State how many lines of the data below contain the string "energy", matching case exactly. Give only the number.
#####
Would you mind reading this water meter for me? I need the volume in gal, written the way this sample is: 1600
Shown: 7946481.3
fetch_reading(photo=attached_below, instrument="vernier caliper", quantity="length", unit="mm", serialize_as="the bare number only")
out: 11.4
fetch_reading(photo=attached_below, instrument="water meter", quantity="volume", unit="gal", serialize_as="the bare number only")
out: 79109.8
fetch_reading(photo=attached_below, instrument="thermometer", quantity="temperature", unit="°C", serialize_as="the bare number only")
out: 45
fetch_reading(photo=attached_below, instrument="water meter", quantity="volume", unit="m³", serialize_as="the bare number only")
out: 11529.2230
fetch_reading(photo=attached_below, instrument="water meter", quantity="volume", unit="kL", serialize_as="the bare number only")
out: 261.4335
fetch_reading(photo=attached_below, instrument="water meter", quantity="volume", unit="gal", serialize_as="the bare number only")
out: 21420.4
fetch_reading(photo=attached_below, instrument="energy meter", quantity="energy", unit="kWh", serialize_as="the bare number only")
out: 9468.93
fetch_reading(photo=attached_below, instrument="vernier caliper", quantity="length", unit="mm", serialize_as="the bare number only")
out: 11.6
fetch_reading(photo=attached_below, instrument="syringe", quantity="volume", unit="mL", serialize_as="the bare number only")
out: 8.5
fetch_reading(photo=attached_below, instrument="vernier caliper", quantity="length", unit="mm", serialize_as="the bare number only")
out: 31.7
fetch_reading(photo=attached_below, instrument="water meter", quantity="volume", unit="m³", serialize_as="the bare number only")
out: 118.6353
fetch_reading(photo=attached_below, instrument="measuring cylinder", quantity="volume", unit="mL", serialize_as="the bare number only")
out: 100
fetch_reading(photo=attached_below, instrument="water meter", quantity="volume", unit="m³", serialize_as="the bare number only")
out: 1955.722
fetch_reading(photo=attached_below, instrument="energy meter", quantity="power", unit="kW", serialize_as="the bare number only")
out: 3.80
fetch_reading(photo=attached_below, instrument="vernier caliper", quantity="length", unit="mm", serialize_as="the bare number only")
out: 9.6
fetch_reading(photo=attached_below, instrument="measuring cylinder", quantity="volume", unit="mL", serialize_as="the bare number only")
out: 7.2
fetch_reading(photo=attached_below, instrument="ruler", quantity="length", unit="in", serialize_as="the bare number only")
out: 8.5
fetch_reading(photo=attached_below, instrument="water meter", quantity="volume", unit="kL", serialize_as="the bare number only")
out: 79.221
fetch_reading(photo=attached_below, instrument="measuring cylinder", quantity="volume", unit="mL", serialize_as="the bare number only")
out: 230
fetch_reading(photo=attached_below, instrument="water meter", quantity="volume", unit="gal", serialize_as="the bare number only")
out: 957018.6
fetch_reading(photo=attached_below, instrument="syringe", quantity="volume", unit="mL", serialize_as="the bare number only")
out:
#####
[Answer area]
2